Source records:
━━━━━━━━
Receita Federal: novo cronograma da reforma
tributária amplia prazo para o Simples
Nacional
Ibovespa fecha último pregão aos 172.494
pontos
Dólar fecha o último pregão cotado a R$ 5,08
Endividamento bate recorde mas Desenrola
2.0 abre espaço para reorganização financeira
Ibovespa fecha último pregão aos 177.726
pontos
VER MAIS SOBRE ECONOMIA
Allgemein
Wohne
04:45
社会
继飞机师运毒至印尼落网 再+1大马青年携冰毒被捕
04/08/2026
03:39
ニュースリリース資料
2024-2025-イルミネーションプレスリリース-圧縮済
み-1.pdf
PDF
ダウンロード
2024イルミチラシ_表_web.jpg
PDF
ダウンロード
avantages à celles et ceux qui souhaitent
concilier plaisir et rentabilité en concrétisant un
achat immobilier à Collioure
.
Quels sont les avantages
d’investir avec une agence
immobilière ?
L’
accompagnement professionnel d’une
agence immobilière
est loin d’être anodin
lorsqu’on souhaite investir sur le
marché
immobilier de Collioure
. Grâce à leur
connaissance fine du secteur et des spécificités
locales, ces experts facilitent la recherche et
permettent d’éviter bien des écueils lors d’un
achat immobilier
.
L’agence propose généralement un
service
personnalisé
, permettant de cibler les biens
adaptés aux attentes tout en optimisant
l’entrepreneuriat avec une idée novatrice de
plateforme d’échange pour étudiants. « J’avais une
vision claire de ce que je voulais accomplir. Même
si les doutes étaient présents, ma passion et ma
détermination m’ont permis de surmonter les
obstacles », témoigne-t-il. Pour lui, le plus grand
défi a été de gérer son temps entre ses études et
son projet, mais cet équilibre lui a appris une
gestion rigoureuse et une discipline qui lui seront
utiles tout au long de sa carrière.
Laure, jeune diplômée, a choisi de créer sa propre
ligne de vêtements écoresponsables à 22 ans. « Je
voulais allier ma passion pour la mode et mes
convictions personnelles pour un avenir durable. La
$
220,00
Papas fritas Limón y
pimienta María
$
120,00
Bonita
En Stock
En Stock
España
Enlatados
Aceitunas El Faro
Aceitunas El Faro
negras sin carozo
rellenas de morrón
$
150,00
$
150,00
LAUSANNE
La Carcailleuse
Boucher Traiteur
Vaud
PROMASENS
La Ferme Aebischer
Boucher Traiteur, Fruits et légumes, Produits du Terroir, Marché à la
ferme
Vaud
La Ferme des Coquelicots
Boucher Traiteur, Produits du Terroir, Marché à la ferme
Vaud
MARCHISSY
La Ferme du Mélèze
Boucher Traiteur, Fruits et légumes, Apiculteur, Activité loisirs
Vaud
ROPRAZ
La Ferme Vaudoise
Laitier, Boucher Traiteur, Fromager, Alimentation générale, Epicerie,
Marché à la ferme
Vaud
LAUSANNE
━━━━━━━━
Please give an exact copy of every entry.

Receita Federal: novo cronograma da reforma
tributária amplia prazo para o Simples
Nacional
Ibovespa fecha último pregão aos 172.494
pontos
Dólar fecha o último pregão cotado a R$ 5,08
Endividamento bate recorde mas Desenrola
2.0 abre espaço para reorganização financeira
Ibovespa fecha último pregão aos 177.726
pontos
VER MAIS SOBRE ECONOMIA
Allgemein
Wohne
04:45
社会
继飞机师运毒至印尼落网 再+1大马青年携冰毒被捕
04/08/2026
03:39
ニュースリリース資料
2024-2025-イルミネーションプレスリリース-圧縮済
み-1.pdf
PDF
ダウンロード
2024イルミチラシ_表_web.jpg
PDF
ダウンロード
avantages à celles et ceux qui souhaitent
concilier plaisir et rentabilité en concrétisant un
achat immobilier à Collioure
.
Quels sont les avantages
d’investir avec une agence
immobilière ?
L’
accompagnement professionnel d’une
agence immobilière
est loin d’être anodin
lorsqu’on souhaite investir sur le
marché
immobilier de Collioure
. Grâce à leur
connaissance fine du secteur et des spécificités
locales, ces experts facilitent la recherche et
permettent d’éviter bien des écueils lors d’un
achat immobilier
.
L’agence propose généralement un
service
personnalisé
, permettant de cibler les biens
adaptés aux attentes tout en optimisant
l’entrepreneuriat avec une idée novatrice de
plateforme d’échange pour étudiants. « J’avais une
vision claire de ce que je voulais accomplir. Même
si les doutes étaient présents, ma passion et ma
détermination m’ont permis de surmonter les
obstacles », témoigne-t-il. Pour lui, le plus grand
défi a été de gérer son temps entre ses études et
son projet, mais cet équilibre lui a appris une
gestion rigoureuse et une discipline qui lui seront
utiles tout au long de sa carrière.
Laure, jeune diplômée, a choisi de créer sa propre
ligne de vêtements écoresponsables à 22 ans. « Je
voulais allier ma passion pour la mode et mes
convictions personnelles pour un avenir durable. La
$
220,00
Papas fritas Limón y
pimienta María
$
120,00
Bonita
En Stock
En Stock
España
Enlatados
Aceitunas El Faro
Aceitunas El Faro
negras sin carozo
rellenas de morrón
$
150,00
$
150,00
LAUSANNE
La Carcailleuse
Boucher Traiteur
Vaud
PROMASENS
La Ferme Aebischer
Boucher Traiteur, Fruits et légumes, Produits du Terroir, Marché à la
ferme
Vaud
La Ferme des Coquelicots
Boucher Traiteur, Produits du Terroir, Marché à la ferme
Vaud
MARCHISSY
La Ferme du Mélèze
Boucher Traiteur, Fruits et légumes, Apiculteur, Activité loisirs
Vaud
ROPRAZ
La Ferme Vaudoise
Laitier, Boucher Traiteur, Fromager, Alimentation générale, Epicerie,
Marché à la ferme
Vaud
LAUSANNE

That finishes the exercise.